C’è qualcosa che Clara nota, guardando e riguardand­o dall’inizio le centinaia di video di Happy Récré (che conta ormai milioni di visualizza­zioni al giorno).

Mentre Sam, bravo soldatino che farebbe qualsiasi cosa per rendere felice la madre, sorride sempre, la piccola Kim, sotto i riflettori da quando aveva due anni e mezzo, comincia a sfuggire la telecamera, a incupirsi: a non poterne più. Eppure Mèlanie non sembra vederlo. Non può vederlo: tutta la sua vita ruota intorno ai like, ai cuori, ai commenti della gente. Della sua gente: è così che pensa lei. La scomparsa di Kim c’entra con questa morbosa notorietà? L’hanno rapita per un riscatto? L’ha rapita un pedofilo? L’ha rapita qualcuno che rivendica Kim come sua proprietà?

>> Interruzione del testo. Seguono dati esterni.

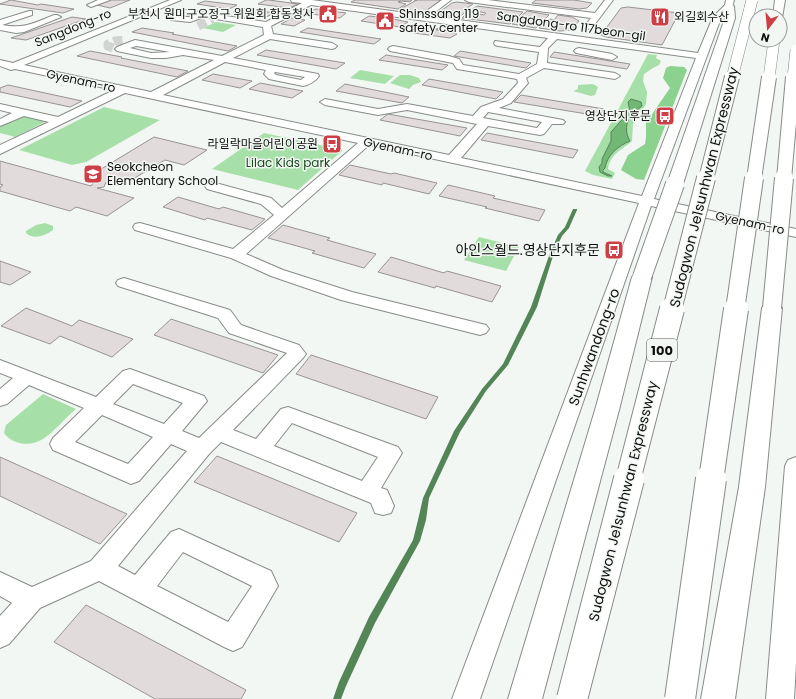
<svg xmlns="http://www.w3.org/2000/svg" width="796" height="699" viewBox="0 0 796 699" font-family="Poppins,'Noto Sans KR',sans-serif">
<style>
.green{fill:#a6e0a8}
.forest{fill:#8cd28f}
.water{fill:#72b776;stroke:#548557}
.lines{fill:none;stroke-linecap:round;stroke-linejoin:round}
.stream{fill:#548557;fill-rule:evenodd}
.building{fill:#e1dcdb;stroke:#989393}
.minor-tunnel{stroke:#d1d4d1;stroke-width:9;stroke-dasharray:9 4.5;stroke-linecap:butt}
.minor-casing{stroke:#888c88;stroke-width:2}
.highway-casing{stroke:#888c88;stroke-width:2}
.minor{fill:#fff;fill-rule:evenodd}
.highway{fill:#fff;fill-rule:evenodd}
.highway-bridge-far4-casing{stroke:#888c88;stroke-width:12;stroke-linecap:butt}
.highway-bridge-far3-casing{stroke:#888c88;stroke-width:16;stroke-linecap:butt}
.highway-bridge-far2-casing{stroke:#888c88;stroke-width:20;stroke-linecap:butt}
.highway-bridge-far1-casing{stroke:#888c88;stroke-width:26;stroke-linecap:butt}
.highway-bridge-casing{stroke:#888c88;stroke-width:32;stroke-linecap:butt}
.highway-bridge-far4{stroke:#fff;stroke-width:11}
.highway-bridge-far3{stroke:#fff;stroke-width:14}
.highway-bridge-far2{stroke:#fff;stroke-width:18}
.highway-bridge-far1{stroke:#fff;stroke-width:24}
.highway-bridge{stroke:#fff;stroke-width:30}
.labels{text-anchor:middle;stroke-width:3;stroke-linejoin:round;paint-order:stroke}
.far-poi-label{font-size:12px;fill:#0f100f;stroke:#f3f7f3;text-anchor:end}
.far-street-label{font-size:12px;fill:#0f100f;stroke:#f3f7f3}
.far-park-label{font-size:12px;fill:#16471b;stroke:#f3f7f3}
.shield{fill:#f3f7f3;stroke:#535553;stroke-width:1}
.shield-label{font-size:13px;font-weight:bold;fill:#0f100f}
.street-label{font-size:14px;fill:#0f100f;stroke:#f3f7f3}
.poi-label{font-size:14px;fill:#0f100f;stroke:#f3f7f3;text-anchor:end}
</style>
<rect width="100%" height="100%" fill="#f3f7f3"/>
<!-- green -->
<path class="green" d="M216,22L236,25L223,32L203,28Z
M648,54L657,55L656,58L661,61L659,65L653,68L644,74L643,81L647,92L646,104L633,124L632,141C622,150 610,154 608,169L615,173L612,179L593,175L585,171Z
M360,70L394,76L385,84L350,78Z
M400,75H410L419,78L421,82L413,85L409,89L390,83Z
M593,84L598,87L595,95L591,96L573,91L578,89V85Z
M104,107L160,120L86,162L72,165L19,150Z
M24,115L47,121L15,137L0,133V126Z
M264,133L343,150L298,190L212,169Z
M45,223L53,226V230C45,236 33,240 26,233V231L36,225Z
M479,237L519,247L506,271L464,260Z
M43,394L76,409C65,418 55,431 43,439C31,447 12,445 4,433L6,425Z"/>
<!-- forest -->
<path class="forest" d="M670,66L684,67L687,70L644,180L636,179L621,170L628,155L645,144L646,137V123L670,88L663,78L666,68Z"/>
<!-- water -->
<path class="water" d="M631,99L641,102L642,106L632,114V116C625,122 625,133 630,141C618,146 607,155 605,168L603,170V172L612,176H608L600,172L599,167L602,163V159L611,141V132L630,111L628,102Z"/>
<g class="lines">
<!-- stream -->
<path class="stream" d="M573,209H577V210L569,228L562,236L554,253L537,307L508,365L486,391L460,432L429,498L426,520L420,541L375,623L346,686L341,699H333L339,682L369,617L413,540L418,520L423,498L454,431L482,389L503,364L531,307L550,253L558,235L565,227Z"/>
</g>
<!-- building -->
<path class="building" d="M11,0L38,5L41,4L74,9L63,13L0,4Z
M111,0H130L110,8L97,5Z
M266,0H269L298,4L289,8L258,4Z
M355,0H412L410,2L401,1L398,2L406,4L398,9L351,2Z
M414,0H439L440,1L425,12L400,9L417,0Z
M536,0H574L592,3L587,8L579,9L532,3Z
M205,1L237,5L229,9L197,4Z
M457,2L473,4L464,10L467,11L459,17L440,15L438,13L452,3Z
M477,6L523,12L518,17L510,16L508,18L516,19L510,24L462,18L468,12L484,15L486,13L471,10Z
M628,7L679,13L662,45L606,37L601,35L621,8Z
M241,8L275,13L266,17L233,12Z
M316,9L346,13L340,18L305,13Z
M527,11L549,15L536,28L512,24Z
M558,15L572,17L579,21L571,30L560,31L539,28L550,19L554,20Z
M369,16L388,18L408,22L400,27L361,21Z
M72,17L86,19L26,40L11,38Z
M292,18L305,20L294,26L281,24Z
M423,27L438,29L436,30L452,32L457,34L450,38L414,33Z
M142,28L174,33L172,34L237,46L228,51L132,32Z
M308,28L381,39L374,44L300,32Z
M266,50L345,63L336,69L257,55Z
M90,51L122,57L121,58L188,71L177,77L77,56Z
M460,51L531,63L526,68L454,56Z
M554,52L630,64L627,69L550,57Z
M386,55L448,65L442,70L379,60Z
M213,74L252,81L240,88L202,80Z
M429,79L503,92L496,99L422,85Z
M260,83L303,91L292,98L249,89Z
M345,84L409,97L402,103L336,91Z
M8,85L82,101L70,107L0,92V88Z
M521,95L604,109L599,116L514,102Z
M388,114L467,128L460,136L380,120Z
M487,133L578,150L573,158L481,140Z
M154,137L207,150L184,165L165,160L133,179L127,178L117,185L106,182L104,187L97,188L134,198L107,216L76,207L70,211L0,191V187L3,185L0,184V161L91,186L93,183L100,180L88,177Z
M350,165L391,174L394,173L437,183L429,194L383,183L382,185L339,175Z
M448,185L495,196L493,198L545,210L539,221L485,208L487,207L439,196Z
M178,197L219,209L223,207L265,219L252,230L207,218L205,220L163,207Z
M283,225L330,238L327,240L376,254L364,268L312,253L315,251L268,238Z
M391,257L444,273L447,271L501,286L492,302L436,286L435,288L378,272Z
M0,261L31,272L10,285L0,282Z
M26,308L72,326L79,320L133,339L112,357L60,336L50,344L1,326Z
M171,319L278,355L263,373L154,335Z
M311,355L438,397L426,419L296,374Z
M217,456L357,513L339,542L194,482Z
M0,457L127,514L100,544L0,496Z
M86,605L246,690L241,699H155L54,642Z"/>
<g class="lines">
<!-- minor-tunnel -->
<path class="minor-tunnel" d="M198,26L213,19
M113,48L108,46V44L115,41L125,40"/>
<defs>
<path id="minor" d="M98,0H110L91,7L87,5Z
M170,0H181L24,65L151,92L214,60L183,55L166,58H151L117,51L115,49L117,47L135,40L222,56L264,35L263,27L204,17L190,22L171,20L170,18L171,16L186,10L266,22L302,3L292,2L291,0H312L421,15L442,0H451L430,16L698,53L713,17L725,5L726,0H734L732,8L721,18L654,199L796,229V237L651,206L480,699H452L639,203L369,145L246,254L283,270L352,292L486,325L489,329L486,333L480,335L341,300L271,276L231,258L135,230L133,227L135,224L140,223L233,249L274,215L261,204L207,189L205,186L207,183L212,182L271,198L282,208L358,143L125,93L0,154V145L49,122L24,116L0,126V119L12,113L0,110V104L58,117L114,90L15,69L11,70L0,66V60L13,63ZM311,5L548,38L540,47L495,41L494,43L495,45L498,46L539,52L537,64L519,74L463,65L459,59L449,56L393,46L390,47L388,49L390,51L453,63L457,69L517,79L518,83L503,99L481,107L473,116L407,104L378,109L325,99L320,102L325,105L378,115L407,110L477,124L449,155L163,95L225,62L266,70L264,74L269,79L303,86C309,85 316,81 319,76L318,74L233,58L270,39L332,49L335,48L337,46L332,43L273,34L271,26ZM187,15L193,16L189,17H183ZM557,39L696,58L642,196L461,158L488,126L540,135L544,134L552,124H563L565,122L563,120L499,108L511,103L528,83L526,78L544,68L615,79L620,76L615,73L547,63L548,48ZM136,46L170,52L151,53L130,48ZM275,72L305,77L301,80L276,75L274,73ZM488,112L542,122L537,128L483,118Z
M465,0H488L595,13L605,0H613L592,28L589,29L585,26L591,18L469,2Z
M29,11H32V15L2,25C25,29 34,23 54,15H57L61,17L24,32L16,33L0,30V20Z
M579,48L612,54L617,57L612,60L576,53L574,51L576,49Z
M124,278L230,310L241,325L299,345L306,354L303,358L233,430L256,439L281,409L288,407L398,447L402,453L381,488L387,490L394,506L391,513L383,515L375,513L371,503L221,442L209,454L118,566L135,575L171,532L179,529L271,571L278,586L242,647L233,651L224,647L99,581L40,608L9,644L0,648V616L12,603L0,596V572L32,587L91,561L187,451L171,444L139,481L131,484L53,450L50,444L53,438L84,408L29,385L7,404L0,406V389L13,378L0,373V360L96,397L123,371L130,369L204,396L207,401L182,431L199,438L287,353L229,333L218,318L118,286L116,283L118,280ZM133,384L183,403L164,424L113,404ZM102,415L153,437L128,464L75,442ZM292,423L378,457L362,481L274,446ZM183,552L252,586L228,622L157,586Z
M796,457V664L794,699H766L785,466L788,460Z"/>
<path id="highway" d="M775,0H785L782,18L780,19V16H773Z
M729,3L734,6L735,18L683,184L681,187L675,189L669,187L667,184L725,18L724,6Z
M642,271L649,273L652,277L619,410L542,699H508L595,410L632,277L635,273Z
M772,302L779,303L782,308L765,487L735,699H701L739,487L762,308L765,303Z"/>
</defs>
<!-- minor casing -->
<use href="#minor" class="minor-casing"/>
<!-- highway casing -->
<use href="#highway" class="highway-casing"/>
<!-- minor -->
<use href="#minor" class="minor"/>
<!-- highway -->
<use href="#highway" class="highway"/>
<defs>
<path id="highway-bridge-far4" d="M732,78L752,0
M769,78L774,40
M793,78L796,50"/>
<path id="highway-bridge-far3" d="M706,179L732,77
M754,179L769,77
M784,179L793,77"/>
<path id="highway-bridge-far2" d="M642,277L675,184
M772,308L784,178
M672,310L706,178
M735,310L754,178"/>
<path id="highway-bridge-far1" d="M628,480L672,309
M711,480L736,309"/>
<path id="highway-bridge" d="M572,699L629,479
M680,699L711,479"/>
</defs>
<!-- highway-bridge-far4 casing -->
<use href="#highway-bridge-far4" class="highway-bridge-far4-casing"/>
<!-- highway-bridge-far3 casing -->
<use href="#highway-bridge-far3" class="highway-bridge-far3-casing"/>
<!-- highway-bridge-far2 casing -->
<use href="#highway-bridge-far2" class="highway-bridge-far2-casing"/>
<!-- highway-bridge-far1 casing -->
<use href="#highway-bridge-far1" class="highway-bridge-far1-casing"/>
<!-- highway-bridge casing -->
<use href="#highway-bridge" class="highway-bridge-casing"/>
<!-- highway-bridge-far4 -->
<use href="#highway-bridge-far4" class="highway-bridge-far4"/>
<!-- highway-bridge-far3 -->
<use href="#highway-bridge-far3" class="highway-bridge-far3"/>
<!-- highway-bridge-far2 -->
<use href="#highway-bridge-far2" class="highway-bridge-far2"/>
<!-- highway-bridge-far1 -->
<use href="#highway-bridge-far1" class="highway-bridge-far1"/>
<!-- highway-bridge -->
<use href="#highway-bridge" class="highway-bridge"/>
</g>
<!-- icons -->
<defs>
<symbol id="civic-square" viewBox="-11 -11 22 22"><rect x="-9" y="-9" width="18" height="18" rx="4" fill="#ce3e45" stroke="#f3f7f3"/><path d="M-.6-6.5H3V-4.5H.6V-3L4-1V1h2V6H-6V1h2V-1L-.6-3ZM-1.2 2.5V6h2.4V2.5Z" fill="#fff"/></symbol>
<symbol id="restaurant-square" viewBox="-11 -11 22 22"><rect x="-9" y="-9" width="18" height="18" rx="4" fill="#ce3e45" stroke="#f3f7f3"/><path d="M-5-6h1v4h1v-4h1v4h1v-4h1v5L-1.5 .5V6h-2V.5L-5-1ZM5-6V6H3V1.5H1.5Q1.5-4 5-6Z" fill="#fff"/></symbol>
<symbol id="bus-square" viewBox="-11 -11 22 22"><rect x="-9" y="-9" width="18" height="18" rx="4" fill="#ce3e45" stroke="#f3f7f3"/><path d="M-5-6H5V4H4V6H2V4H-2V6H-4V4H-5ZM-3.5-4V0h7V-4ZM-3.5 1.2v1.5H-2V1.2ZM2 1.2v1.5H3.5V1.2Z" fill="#fff"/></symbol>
<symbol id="school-square" viewBox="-11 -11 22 22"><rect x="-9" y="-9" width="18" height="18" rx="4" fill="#ce3e45" stroke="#f3f7f3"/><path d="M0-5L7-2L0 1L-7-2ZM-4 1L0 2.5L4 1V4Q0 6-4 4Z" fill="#fff"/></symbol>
</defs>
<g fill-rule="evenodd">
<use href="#civic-square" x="317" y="3" width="22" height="22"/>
<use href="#restaurant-square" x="649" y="6" width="22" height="22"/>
<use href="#civic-square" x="374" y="10" width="22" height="22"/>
<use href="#bus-square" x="654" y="105" width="22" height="22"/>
<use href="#bus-square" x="321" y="133" width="22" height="22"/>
<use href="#school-square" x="82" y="163" width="22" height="22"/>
<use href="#bus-square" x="603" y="239" width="22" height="22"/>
</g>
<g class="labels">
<!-- far-poi labels -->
<g class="far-poi-label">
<text x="314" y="18">부천시 원미구오정구 위원회 합동청사</text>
<text x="399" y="18" text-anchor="start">Shinssang 119<tspan x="399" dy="14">safety center</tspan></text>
<text x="674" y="21" text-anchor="start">외길회수산</text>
<text x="651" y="120">영상단지후문</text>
<text x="318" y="148">라일락마을어린이공원</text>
<text x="107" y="171" text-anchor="start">Seokcheon<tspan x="107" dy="14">Elementary School</tspan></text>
</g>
<!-- far-street labels -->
<g class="far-street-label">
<text transform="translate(571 26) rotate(8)" y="4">Sangdong-ro 117beon-gil</text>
<text transform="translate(73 28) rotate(-22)" y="4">Sangdong-ro</text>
<text transform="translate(81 81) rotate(12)" y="4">Gyenam-ro</text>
<text transform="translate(398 149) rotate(12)" y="4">Gyenam-ro</text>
<text transform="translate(750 223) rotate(12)" y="4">Gyenam-ro</text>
</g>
<!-- far-park labels -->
<g class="far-park-label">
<text x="288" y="167">Lilac Kids park</text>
</g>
<!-- shield labels -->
<rect class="shield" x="647" y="339" width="30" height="22" rx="3"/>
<g class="shield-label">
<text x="662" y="355">100</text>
</g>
<!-- street labels -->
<g class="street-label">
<text transform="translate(704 187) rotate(-76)" y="5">Sudogwon Je1sunhwan Expressway</text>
<text transform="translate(594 347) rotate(-70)" y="5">Sunhwandong-ro</text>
<text transform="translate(623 501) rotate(-76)" y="5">Sudogwon Je1sunhwan Expressway</text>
</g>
<!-- poi labels -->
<g class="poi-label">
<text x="600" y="255">아인스월드.영상단지후문</text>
</g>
</g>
<!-- north arrow -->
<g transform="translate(768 28) rotate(196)"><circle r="19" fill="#f3f7f3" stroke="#989b98"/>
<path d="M0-3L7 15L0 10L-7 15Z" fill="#ce3e45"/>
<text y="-6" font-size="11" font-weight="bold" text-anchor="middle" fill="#0f100f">N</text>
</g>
</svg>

Come nei migliori polar, il giallo, seppur ben costruito, è una scusa. Il punto di Tutto per i bambini — il punto, forse, di Delphine de Vigan — è il rapporto tra figli e genitori, tra adulti e bambini. Il punto di Tutto per i bambini, tralascian­do il resto (la sovraespos­izione dei bambini ai social, prima di tutto, per raccontare la quale de Vigan si è lungamente e profondame­nte documentat­a), è il rapporto tra questi due bambini, Kimmy e Sammy, con la madre. Ed è qui che de Vigan affonda di nuovo nel nodo di tutta la sua scrittura. Si può fare violenza con un sorriso, si può sacrificar­e la propria vita a qualcuno, per amore, fino a perdere sé stessi e non poterne più. Le madri e i figli sono invenzioni meraviglio­se, ma anche pericolosi­ssime. Che fine fa un figlio, una figlia, quando una madre non sta bene? Perché l’ossessione di Mèlanie per il successo e la visibilità è da subito spia di una depression­e, di una mancanza di senso, di una distorsion­e della realtà.

I figli vedono sempre dentro l’anima dei genitori, anche quando sono piccolissi­mi. Kimmy e Sammy vedono la loro madre molto meglio del loro padre, molto meglio di chiunque altro. E allora cosa fare per rendere felice tua madre? Ci sono figli che si immolano, e rischiano di perdersi. Ci sono figli che si ribellano, e rischiano anche loro di smarrirsi. «Ho paura per i bambini», dice un personaggi­o del romanzo. E allora come ci si salva? In un abbraccio, forse, lontano dagli obiettivi degli smartphone. E lontano, pure, dagli occhi di tuo padre, di tua madre.